Introduction: Non-invasive prenatal diagnosis for single-gene disorders (SGD-NIPD) has progressively emerged as a reliable alternative to invasive prenatal procedures in selected high-risk situations. In France, an exclusion strategy targeting paternal or de novo pathogenic variants has been implemented through a coordinated nationwide public network. We report five-year activity data, key technical performance indicators, and future perspectives of this model.

Methods: We conducted a retrospective multicenter study including all exclusion NIPD tests performed within the French public network between January 2017 and January 2026. Variant-specific assays were developed using droplet digital PCR (ddPCR). We analyzed activity trends, indication spectrum, assay availability, diagnostic reliability, and turnaround time.

Results: A total of 2,038 exclusion NIPD tests were performed. Annual activity increased elevenfold between 2017 and 2025, reaching 611 tests in 2025. Indications comprised de novo variants (52%), autosomal recessive conditions (34%), and autosomal dominant disorders (13%). Across four centers, 1,133 validated variant-specific assays are currently available, covering 478 genes. Assay development success rate reached approximately 94%. No false-positive or false-negative results have been reported. The mean turnaround time was 6 days.

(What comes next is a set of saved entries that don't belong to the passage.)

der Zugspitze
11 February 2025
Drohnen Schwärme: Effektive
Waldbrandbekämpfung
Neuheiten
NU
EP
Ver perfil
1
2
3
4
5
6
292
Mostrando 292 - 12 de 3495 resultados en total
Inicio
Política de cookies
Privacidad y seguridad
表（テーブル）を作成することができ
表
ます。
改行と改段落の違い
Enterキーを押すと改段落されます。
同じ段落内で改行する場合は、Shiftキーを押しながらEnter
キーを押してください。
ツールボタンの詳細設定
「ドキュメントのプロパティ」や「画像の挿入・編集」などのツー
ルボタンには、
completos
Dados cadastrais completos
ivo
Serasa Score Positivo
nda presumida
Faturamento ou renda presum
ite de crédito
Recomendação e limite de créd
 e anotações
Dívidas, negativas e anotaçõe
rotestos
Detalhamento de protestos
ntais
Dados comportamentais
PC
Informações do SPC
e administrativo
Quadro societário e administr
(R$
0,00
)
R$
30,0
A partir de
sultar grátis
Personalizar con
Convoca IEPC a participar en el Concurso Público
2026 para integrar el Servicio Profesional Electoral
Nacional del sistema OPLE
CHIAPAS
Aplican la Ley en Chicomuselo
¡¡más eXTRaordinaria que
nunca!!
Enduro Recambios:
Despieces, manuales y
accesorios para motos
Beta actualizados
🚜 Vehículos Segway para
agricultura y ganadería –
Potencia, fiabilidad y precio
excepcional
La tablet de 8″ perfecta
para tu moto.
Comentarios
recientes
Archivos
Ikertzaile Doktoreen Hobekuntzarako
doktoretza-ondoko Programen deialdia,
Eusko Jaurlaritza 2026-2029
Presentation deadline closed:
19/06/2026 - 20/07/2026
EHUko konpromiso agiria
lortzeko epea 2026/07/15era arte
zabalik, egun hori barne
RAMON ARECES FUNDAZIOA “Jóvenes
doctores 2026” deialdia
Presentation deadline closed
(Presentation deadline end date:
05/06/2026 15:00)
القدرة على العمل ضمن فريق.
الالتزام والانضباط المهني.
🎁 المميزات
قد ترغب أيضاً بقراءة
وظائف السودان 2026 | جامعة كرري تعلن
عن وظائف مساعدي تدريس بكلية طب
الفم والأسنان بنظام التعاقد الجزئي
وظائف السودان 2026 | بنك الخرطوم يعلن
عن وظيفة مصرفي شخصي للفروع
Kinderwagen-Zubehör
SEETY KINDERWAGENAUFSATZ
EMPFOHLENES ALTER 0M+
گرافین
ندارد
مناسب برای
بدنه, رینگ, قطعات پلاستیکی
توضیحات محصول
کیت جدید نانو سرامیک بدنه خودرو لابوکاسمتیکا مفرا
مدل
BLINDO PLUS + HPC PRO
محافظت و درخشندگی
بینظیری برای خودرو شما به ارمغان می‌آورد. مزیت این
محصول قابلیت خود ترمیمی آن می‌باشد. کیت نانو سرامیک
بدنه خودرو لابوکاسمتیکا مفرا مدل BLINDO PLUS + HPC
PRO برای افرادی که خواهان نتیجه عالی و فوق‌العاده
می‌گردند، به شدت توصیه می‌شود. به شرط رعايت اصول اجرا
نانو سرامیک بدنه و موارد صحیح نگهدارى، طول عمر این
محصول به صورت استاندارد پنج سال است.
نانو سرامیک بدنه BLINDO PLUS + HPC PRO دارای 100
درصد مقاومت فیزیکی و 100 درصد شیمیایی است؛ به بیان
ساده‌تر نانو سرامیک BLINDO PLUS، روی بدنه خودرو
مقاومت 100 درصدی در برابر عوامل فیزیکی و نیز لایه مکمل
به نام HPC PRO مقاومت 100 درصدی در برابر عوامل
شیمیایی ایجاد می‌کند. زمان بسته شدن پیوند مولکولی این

Conclusion: Exclusion NIPD for single-gene disorders has achieved nationwide scalability within a public healthcare framework, combining analytical robustness, rapid result delivery, and broad disease coverage. Ongoing developments, including targeted haplotype-based approaches for maternally inherited variants within the national DANNIgene program, aim to extend the scope of non-invasive prenatal diagnosis. These advances may ultimately pave the way toward broader genomic inference strategies while maintaining structured clinical and ethical oversight.